FASHION LAW: CONVERSE FINALLY SUES SNEAKER COPYCATS
Converse “Connectivity” Ad Campaign by Anomaly
I think we’ve all been awaiting the day the definitive All-Star giant would crack down on its impostors. It isn’t an exaggeration to coin near century-old Converse as one of the most iconic footwear brands in history. Originally created to make basketball shoes in 1918, the canvas Chuck Taylor’s have been integrated into and defined so many niches throughout American history that the national psyche automatically associates the rubber toecap and bumper to the (since 2003) Nike subsidiary.
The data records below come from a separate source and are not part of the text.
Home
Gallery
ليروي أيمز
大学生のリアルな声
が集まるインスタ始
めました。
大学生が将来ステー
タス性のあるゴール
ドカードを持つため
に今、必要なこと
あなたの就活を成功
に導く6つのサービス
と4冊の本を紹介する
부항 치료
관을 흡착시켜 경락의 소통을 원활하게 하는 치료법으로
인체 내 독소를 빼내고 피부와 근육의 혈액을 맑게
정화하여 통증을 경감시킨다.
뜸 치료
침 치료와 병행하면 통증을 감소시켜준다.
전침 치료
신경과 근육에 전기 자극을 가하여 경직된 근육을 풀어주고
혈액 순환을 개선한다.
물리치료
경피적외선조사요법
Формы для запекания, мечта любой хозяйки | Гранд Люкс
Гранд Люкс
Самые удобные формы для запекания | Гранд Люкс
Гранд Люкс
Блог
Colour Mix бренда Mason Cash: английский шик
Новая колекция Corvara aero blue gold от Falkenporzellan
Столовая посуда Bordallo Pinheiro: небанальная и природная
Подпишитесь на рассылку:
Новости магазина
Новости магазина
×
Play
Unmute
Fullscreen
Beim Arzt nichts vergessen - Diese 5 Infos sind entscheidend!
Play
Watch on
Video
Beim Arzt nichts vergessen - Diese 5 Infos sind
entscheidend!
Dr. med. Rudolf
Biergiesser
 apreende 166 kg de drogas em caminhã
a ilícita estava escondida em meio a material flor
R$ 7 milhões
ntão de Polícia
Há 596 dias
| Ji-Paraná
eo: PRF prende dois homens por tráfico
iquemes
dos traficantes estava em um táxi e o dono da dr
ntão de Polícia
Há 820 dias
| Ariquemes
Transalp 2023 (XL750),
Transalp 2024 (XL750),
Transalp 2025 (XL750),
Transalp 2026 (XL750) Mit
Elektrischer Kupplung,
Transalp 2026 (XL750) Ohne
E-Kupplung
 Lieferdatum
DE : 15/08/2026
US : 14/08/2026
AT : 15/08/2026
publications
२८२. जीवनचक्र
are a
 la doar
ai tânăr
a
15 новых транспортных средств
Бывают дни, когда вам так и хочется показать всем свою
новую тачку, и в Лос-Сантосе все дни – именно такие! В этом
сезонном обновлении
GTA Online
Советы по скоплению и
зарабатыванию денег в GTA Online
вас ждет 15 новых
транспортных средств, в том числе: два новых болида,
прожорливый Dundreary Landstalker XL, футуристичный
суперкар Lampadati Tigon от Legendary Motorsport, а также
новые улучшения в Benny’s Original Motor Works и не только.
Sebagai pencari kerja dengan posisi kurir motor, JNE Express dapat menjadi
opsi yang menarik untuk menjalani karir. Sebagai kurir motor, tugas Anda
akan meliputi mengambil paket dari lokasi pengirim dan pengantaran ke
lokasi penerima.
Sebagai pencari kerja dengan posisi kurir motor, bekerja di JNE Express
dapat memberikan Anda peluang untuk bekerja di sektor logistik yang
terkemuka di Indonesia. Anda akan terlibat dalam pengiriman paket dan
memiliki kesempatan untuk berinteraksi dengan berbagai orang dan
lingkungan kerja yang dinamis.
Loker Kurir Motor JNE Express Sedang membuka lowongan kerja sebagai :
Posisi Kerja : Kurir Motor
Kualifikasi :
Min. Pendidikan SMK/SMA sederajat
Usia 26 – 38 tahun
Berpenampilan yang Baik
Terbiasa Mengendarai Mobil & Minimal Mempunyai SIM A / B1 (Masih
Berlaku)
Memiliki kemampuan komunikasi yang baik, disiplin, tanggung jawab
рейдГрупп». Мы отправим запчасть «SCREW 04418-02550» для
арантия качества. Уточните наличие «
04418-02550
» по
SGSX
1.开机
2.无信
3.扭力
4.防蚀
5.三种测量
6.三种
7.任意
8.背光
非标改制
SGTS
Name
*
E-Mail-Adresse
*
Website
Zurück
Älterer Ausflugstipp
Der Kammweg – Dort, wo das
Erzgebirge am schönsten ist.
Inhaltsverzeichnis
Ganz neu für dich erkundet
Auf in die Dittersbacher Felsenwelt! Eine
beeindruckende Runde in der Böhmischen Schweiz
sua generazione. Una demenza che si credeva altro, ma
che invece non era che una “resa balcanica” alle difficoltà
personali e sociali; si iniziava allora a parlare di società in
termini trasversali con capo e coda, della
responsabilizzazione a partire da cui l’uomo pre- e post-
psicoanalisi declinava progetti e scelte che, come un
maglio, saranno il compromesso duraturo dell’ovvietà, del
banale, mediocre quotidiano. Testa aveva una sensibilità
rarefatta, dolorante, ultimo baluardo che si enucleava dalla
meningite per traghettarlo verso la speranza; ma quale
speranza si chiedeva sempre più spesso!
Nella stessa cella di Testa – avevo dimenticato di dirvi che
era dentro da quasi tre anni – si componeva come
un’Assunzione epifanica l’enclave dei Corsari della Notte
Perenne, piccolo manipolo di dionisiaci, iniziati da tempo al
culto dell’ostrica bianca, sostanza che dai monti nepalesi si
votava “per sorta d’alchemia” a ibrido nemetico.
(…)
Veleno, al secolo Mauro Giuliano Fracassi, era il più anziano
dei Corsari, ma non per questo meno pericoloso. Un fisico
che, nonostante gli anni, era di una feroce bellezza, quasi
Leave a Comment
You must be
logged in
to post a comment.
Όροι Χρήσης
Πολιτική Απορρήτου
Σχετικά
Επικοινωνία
Naturally with such a large following from skaters to rebels, Converse’s coveted Chuck Taylor design would be ripped off by other retailers churning out watered-down versions for lower prices. Pilfering the rubber topper designs, department stores like Walmart and Kmart, and sneaker companies like Skechers are being targeted for trademark infringement as well as 31 other companies. Since Tuesday October 14th, Converse has filed 22 separate lawsuits in the United States District Court in Brooklyn. In addition to suing for monetary damages, Converse will register a complaint to the International Trade Commission to prevent any shoes considered counterfeit from entering the country.
The classic All-Stars start at $50 while Wal-Mart’s “Stinson Oxford Lace-up” shoes go for a mere $12.93. Almost virtually indistinguishable, a plucky parent would probably spring for the imitation pair. “The goal really is to stop this action,” said Jim Calhoun, the Converse chief executive, to the New York Times.